The Texas comments are only the latest in a string of public statements by Flynn that have raised concerns about his conduct as an officer in the retired reserve.

Yet so far, Flynn’s retired status has protected him from potential consequences under the UCMJ. This essay seeks to fill a vacuum in the ongoing public discourse about whether Flynn could be held legally accountable for his actions and remarks.  Currently, some are calling for his prosecution under military law. Others – in view of his retired status – caution that bringing him back on active duty for court-martial or court-martialing him in his retired status would rest on shaky constitutional ground – not because of the speech regulation involved, but for the UCMJ’s long-arm personal jurisdiction.  What has not been adequately described is how a military prosecutor, advising a court-martial convening authority, might approach this problem.  In the mode of classic advice and consideration for a court-martial convening authority, there are three salient technical legal questions: first, does the conduct allege an offense under the Uniform Code of Military Justice; second, is there jurisdiction over the accused; and, third, is there sufficient evidence supporting the offense (this is a probable cause standard)? This last point could only be answered after a fulsome investigation. This post will outline answers to these questions and suggest a way forward to deal with Lt. General (retired) Flynn.

The Context of the Texas Comments

Flynn’s Texas remarks, made only months following the seditious Jan 6th attack on the U.S. Capitol, are the latest extension of Flynn’s support of the “big lie” that former President Donald Trump won the 2020 election. Flynn, according to public reports, participated in efforts to promote the Jan 6th “Stop the Steal” event that culminated in the anger and falsehood-fueled insurrection. In December 2020, Flynn also promoted Trump’s effort to overturn the election when he told supporters that the United States had reached a “crucible moment” and “there has to be sacrifice,” that his supporters would “need to be fearless as Americans,” and that they were “in a battle … for the heart and soul of the country.”

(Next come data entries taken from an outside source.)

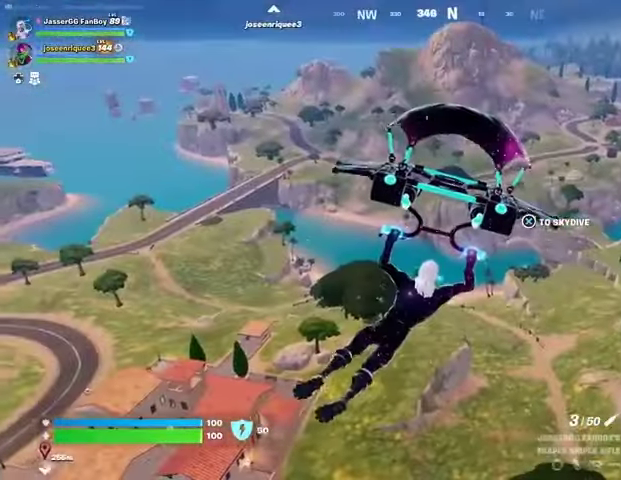
{"buttons": [], "left_stick": "up-right", "right_stick": "up", "events": [[433, "right_stick", "up"]]}
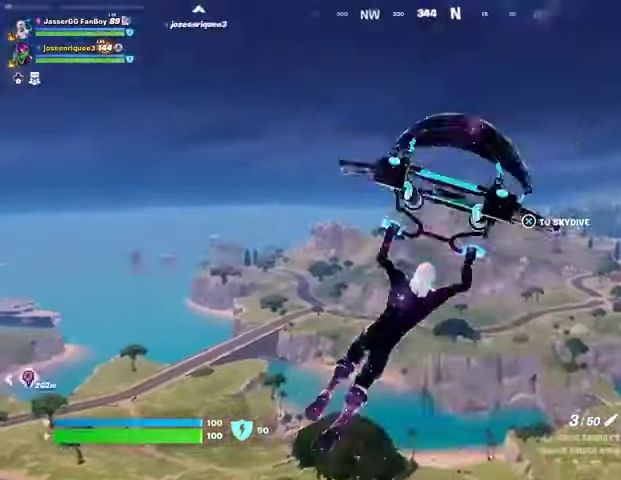
{"buttons": [], "left_stick": "up-right", "right_stick": "center", "events": [[133, "right_stick", "center"]]}
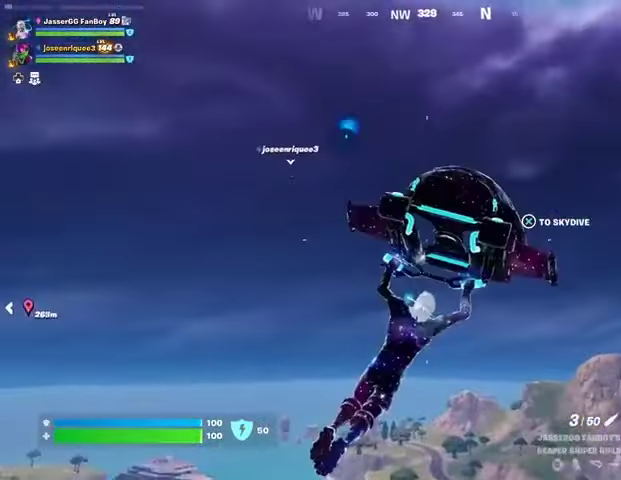
{"buttons": [], "left_stick": "up-right", "right_stick": "center", "events": []}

Flynn’s remarks are in many ways unique in American history in his apparent advocacy for a military-led coup to displace a legitimate civil government.    Perhaps the closest analogy would be the conduct of former U.S. Army generals that supported the insurrection in the South in the context of the America Civil War. Those seditious officers, although certainly of a different magnitude, would have been subject to prosecution in military courts had they not been pardoned by President Johnson.

Had retired Lieutenant General Flynn still been on active duty when he made his remarks in Texas, he clearly would not have been able to claim he was protected from government prosecution by the First Amendment. Political speech by uniformed members is regulated under the law and the Supreme Court has long upheld restrictions on and punishment for inflammatory speech by service members. Like his earlier support for the “Stop the Steal” event and comments about the need for “battle” and “sacrifice,” the Texas comments present a danger even despite his retired status: Flynn’s identity as a general officer, retired or active, carries the gravitas of that rank and reputational credibility. In this context, Flynn’s statement in Texas has earned him serious consideration for legal accountability under the military justice system.

The federal government  has a ready mechanism for dealing with conduct that threatens to undermine “good order and discipline among the troops” or reflects serious breaches of customary norms of officership. That venue is a court-martial: a criminal trial that includes the legally acceptable due process protections (including standards of evidence, presumption of innocence, representation by qualified defense counsel, the opportunity to cross-examine witnesses, the privilege against self-incrimination, and others) afforded civilians in state criminal trials. The application of these procedures to Flynn would be unusual – given his high rank, position in partisan public discourse, and retired status – but neither prohibited nor unprecedented.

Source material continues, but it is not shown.